Instruction 1: Decide whether each statement below agrees with the passage about Daniel Elombah: (a) Elombah has formal training in journalism; (b) Elombah writes under assorted pen-names; (c) the passage likens Elombah to the failed poet in Odia Ofeimun's poem The Poet Lied. For each, answer yes or no and quote the deciding words.
[Opening Source passage section]
Indeed, since he chanced on online publishing, Daniel Elombah
has kept the profile of a bull in a china shop. Having absolutely no training
in journalism, everything is grist to his horrific rumour mill known as Elombah.com.
He has evidently no understanding of the imperatives of “balancing a story” or
giving the other party a “fair hearing.” Writing under assorted pen-names,
Daniel Elombah has turned himself to judge and jury over the victims of his
hideous quackery. He has no patience to crosscheck and validate his stories; he
has no understanding of the difference between facts and conjectures or simple
gut-feeling. He may never have heard the journalistic maxim that “facts are
sacred and comments are free.” He is a journalistic equivalent of the failed
poet in Odia Ofeimun’s classic poem; The Poet Lied, whom the bard described as
“the quack of vision,” who moves around the society like a lose canon, taking foggy
snapshots of his own dementia. His impulses are driven by his bitterness with
his own personal failure and his determination to get rich or die trying. In
his psychological state, Elombah is obdurate to all dictates of decency and
fine breeding.
[Closing Source passage section]
Instruction 2: Extract the records from their first line through the line containing "businesses may encounter", reproducing each of those lines unchanged.
[Opening Records for the exercise section]
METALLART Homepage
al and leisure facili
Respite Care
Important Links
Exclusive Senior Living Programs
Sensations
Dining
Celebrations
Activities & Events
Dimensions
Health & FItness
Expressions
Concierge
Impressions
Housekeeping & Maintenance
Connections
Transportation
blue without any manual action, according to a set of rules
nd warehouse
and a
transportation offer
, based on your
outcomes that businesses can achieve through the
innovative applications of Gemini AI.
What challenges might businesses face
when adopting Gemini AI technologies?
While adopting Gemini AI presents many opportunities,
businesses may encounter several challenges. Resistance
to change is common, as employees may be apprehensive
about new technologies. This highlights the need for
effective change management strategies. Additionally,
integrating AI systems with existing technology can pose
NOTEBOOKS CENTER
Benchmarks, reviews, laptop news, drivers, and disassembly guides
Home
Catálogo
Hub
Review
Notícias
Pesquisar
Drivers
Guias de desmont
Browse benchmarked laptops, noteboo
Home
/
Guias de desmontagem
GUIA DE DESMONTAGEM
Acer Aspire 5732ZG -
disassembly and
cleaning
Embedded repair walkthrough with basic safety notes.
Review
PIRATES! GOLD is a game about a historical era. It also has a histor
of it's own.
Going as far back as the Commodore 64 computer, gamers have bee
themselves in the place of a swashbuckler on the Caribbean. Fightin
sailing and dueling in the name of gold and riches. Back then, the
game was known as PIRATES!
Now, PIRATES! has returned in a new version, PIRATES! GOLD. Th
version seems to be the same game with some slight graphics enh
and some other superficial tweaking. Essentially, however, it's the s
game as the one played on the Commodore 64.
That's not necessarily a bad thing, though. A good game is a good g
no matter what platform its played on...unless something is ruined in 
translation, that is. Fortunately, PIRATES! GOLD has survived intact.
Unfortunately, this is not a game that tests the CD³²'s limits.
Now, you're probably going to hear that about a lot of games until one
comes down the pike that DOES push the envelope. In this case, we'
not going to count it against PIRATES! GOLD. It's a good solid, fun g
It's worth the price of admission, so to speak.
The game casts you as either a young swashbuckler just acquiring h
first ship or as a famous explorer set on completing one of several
[Closing Records for the exercise section]
Written reply 1:
(a) No: "Having absolutely no training in journalism"
(b) Yes: "Writing under assorted pen-names"
(c) Yes: "He is a journalistic equivalent of the failed poet in Odia Ofeimun’s classic poem; The Poet Lied"

Written reply 2:
METALLART Homepage
al and leisure facili
Respite Care
Important Links
Exclusive Senior Living Programs
Sensations
Dining
Celebrations
Activities & Events
Dimensions
Health & FItness
Expressions
Concierge
Impressions
Housekeeping & Maintenance
Connections
Transportation
blue without any manual action, according to a set of rules
nd warehouse
and a
transportation offer
, based on your
outcomes that businesses can achieve through the
innovative applications of Gemini AI.
What challenges might businesses face
when adopting Gemini AI technologies?
While adopting Gemini AI presents many opportunities,
businesses may encounter several challenges. Resistance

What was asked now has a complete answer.